How we help
To ensure the safest delivery for you and your baby we want to see you in clinic if you have any of the following:
- Weakness or numbness in the legs because of a back problem
- History of surgery for scoliosis, or have moderate to severe scoliosis currently
- Metalwork in your back following surgery
- Any history of brain surgery or a brain tumour, multiple sclerosis, spina bifida, neuropathy, myopathy or poorly controlled epilepsy
- Severe breathing problems that needed hospital admission or severe asthma, cystic fibrosis or bronchiectasis
- Previous anaesthetic problems such as failed spinal or known intubation difficulties
- Unexplained severe allergic (anaphylactic) reactions
- Any other severe systemic disease such as severe SLE (Systemic Lupus Erythematosus), systemic sclerosis, liver disease, renal failure etc.
Please let your midwife know if you think you have any of these so you can be referred to our clinic.
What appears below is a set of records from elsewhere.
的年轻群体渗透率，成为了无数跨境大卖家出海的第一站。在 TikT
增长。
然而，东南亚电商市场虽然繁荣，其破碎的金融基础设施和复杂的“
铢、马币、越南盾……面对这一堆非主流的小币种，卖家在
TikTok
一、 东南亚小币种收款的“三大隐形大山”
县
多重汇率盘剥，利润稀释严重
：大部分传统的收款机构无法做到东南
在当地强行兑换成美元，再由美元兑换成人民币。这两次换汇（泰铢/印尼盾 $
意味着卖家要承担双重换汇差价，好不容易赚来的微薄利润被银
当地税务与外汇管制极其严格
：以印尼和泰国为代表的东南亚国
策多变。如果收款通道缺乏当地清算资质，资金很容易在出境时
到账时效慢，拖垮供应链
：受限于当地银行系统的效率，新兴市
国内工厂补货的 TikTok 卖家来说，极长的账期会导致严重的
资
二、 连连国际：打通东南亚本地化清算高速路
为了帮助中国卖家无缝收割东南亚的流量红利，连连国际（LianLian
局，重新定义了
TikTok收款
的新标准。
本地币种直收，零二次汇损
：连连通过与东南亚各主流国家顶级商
People often worry about back pain in pregnancy and whether they can have an epidural. Please see our leaflet about anaesthetic information for people with back problems in pregnancy.
Pain relief in labour
We have many options available to help you manage your contractions. Read about pain relief in labour on our maternity pages.
Your midwife will be able to talk through your options in more detail to help you make a birth plan.
There is always an anaesthetist on the labour ward so let your midwife know if you have any questions.
Anaesthesia for Caesarean section
There are different forms of anaesthesia available for a Caesarean section. Some involve going to sleep and others are used so you can stay awake for the operation.
Your anaesthetist will discuss the options with you and explain the process.
Watch a video about what will happen during and after your anaesthetic.
- Epidural information card (labourpains)
- Management of a headache after a spinal or epidural (labourpains)
- Anaesthetic information for pregnant women with a high BMI
- Anaesthetic information for back problems in pregnancy
If English is not your first language, you can find helpful translated leaflets on the labour pains website.
Recovery from a spinal or epidural
It takes around 6 to 8 hours for feeling to come back after we insert a spinal block or remove an epidural. After this time, and if it is safe to do so, you can move and have your catheter taken out. It can take up to 24 hours for your sensations to return.
It is common to have itching or ‘pins and needles’ for 24 hours after a spinal or an epidural. Medications are available to help you with this.
You may have a small dressing on your back where you had the spinal injection or epidural. This can be removed after a few hours.
An anaesthetist may check your recovery the day after. If you are worried about your recovery, especially if you have a headache or your feeling and strength doesn’t feel right, please tell the labour ward or your midwife so they can put you in touch with an anaesthetist.